TASK DETAILS:
Find the line in the entries below that contains "red fire truck". Repeat it exactly, and every line after it through the line that contains "christmas light decoration".

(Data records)
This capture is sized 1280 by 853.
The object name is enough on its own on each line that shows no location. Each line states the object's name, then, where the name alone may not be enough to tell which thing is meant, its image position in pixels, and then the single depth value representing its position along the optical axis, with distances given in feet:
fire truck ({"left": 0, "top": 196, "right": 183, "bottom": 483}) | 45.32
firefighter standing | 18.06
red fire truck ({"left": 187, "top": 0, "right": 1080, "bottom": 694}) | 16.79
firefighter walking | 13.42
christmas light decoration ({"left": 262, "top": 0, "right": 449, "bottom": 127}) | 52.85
...
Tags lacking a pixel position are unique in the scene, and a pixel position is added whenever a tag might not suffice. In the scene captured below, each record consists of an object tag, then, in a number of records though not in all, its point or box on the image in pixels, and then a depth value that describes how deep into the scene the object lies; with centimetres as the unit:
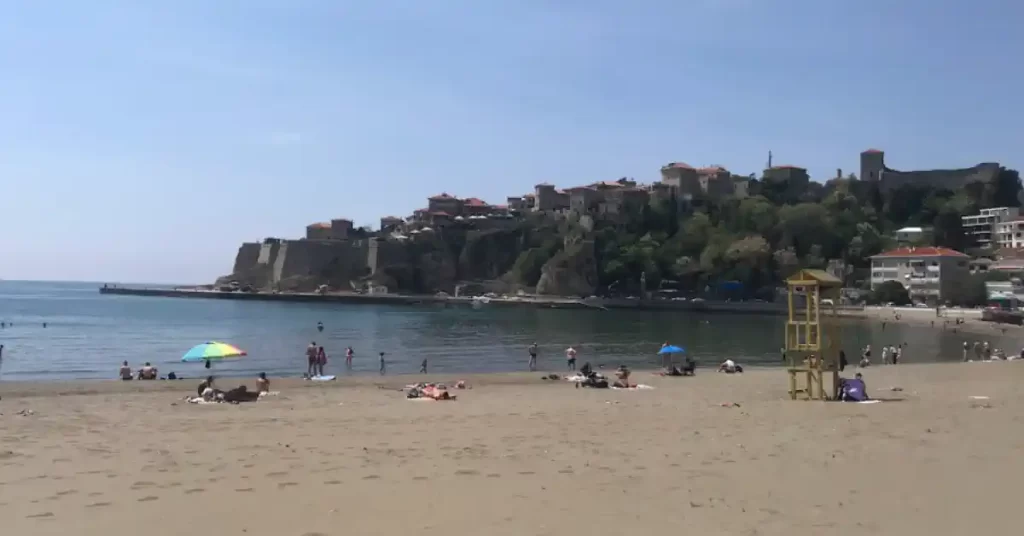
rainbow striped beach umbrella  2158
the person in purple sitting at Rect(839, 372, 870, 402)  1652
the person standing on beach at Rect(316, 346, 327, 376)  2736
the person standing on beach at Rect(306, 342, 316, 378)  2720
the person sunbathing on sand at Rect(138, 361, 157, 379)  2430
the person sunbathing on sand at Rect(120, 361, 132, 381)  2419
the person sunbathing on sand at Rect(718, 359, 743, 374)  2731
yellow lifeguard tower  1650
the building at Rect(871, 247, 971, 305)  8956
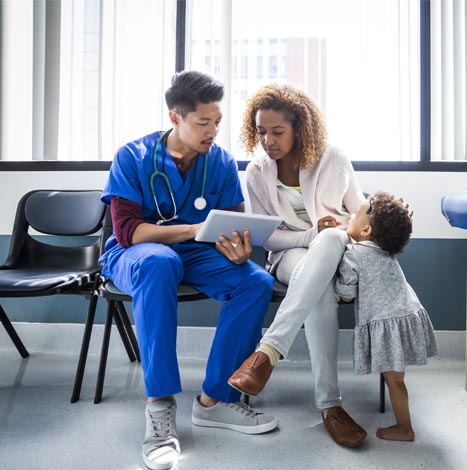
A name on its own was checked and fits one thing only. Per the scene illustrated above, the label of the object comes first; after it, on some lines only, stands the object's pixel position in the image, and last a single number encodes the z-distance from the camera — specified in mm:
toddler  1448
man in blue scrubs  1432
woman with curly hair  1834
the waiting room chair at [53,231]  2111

TASK ANSWER:
red fire truck ({"left": 187, "top": 0, "right": 1080, "bottom": 694}) | 16.79
firefighter walking | 13.42
christmas light decoration ({"left": 262, "top": 0, "right": 449, "bottom": 127}) | 52.85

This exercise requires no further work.